The work is nearly complete on RCM’s Global Grant project to install a water filter in Joyabaj, Guatemala that will improve water quality for approximately 25,000 people. This project is a partnership between Rotary and Engineers Without Borders.
Over the last six months, Engineers Without Borders has overseen the construction of a roughing filter on a water source pipeline to reduce sediment contamination and allow ordinary treatment to be effective, improving the water quality for the residents of Joyabaj and reducing illness. Rotarian Mike Paddock provided a recent progress update:
“The tank has been backfilled and the valve boxes constructed. The drainage canal has been completed along with the discharge box and the 6” discharge pipes to the ditch. We needed to do a little work to control the erosion, but it appears to be in good shape now.”

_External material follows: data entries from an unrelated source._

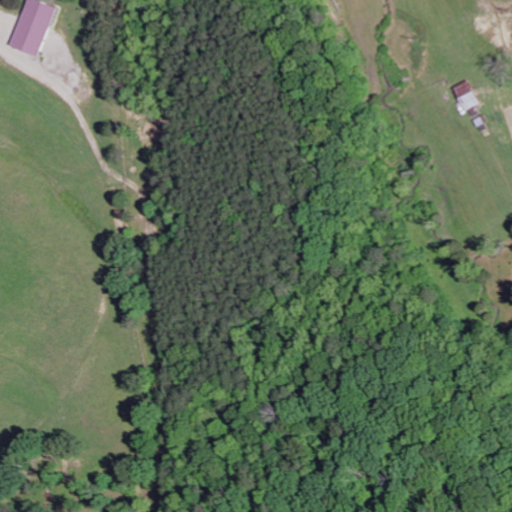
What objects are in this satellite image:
building: (37, 28)
building: (469, 97)
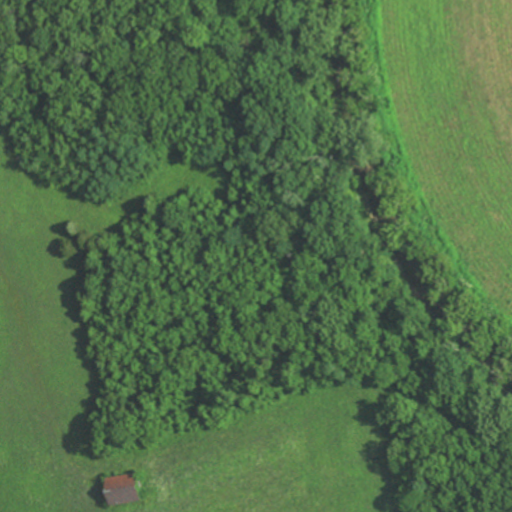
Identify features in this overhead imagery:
building: (134, 488)
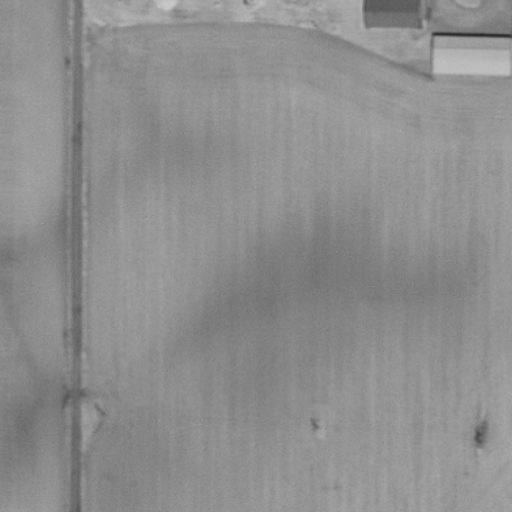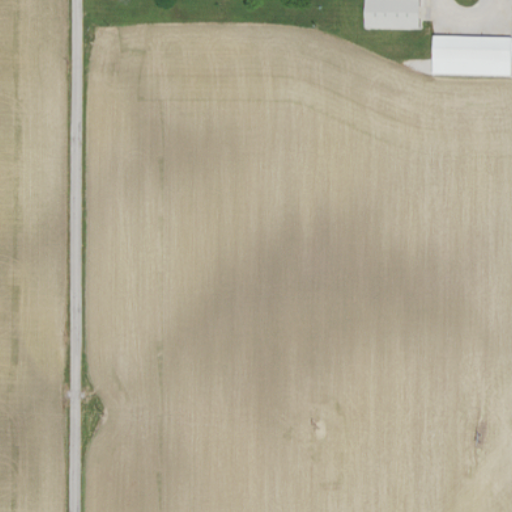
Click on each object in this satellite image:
road: (466, 10)
building: (390, 13)
building: (470, 54)
road: (77, 256)
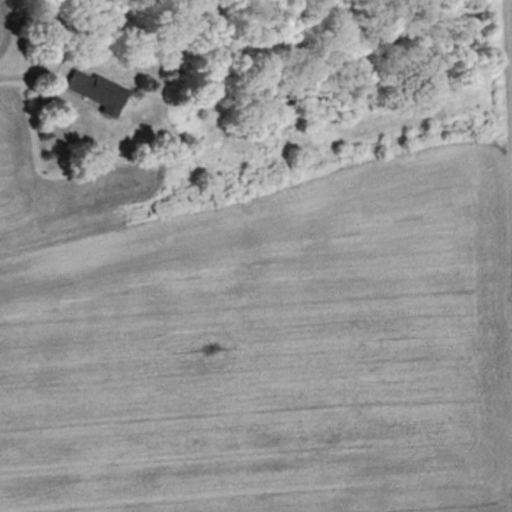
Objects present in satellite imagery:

ecent hard rains have nearly doubled the water flow compared to measurements taken in July 2013. The extra water requires the filter to be cleaned twice a day instead of once a day. The Engineers Without Borders team is experimenting with shutting off half of the water flow during heavy rains by closing some of the filter catchments. If this practice does not negatively impact the water service in Joyabaj, residents might continue closing filter catchments during heavy rain to lessen filter maintenance.
Engineers Without Borders intern Elyse Cohen will be in Joyabaj for the next 7 months and will continue to monitor the filter to see if additional adjustments are needed.
Mike is already seeing the impact of the project on Guatemalans. On a recent night, the region experienced very heavy rains overnight. “The filter had over an inch of mud on top of the sand,” Mike said, “It was good to know that all of that mud did not make it down to the people in Joyabaj!”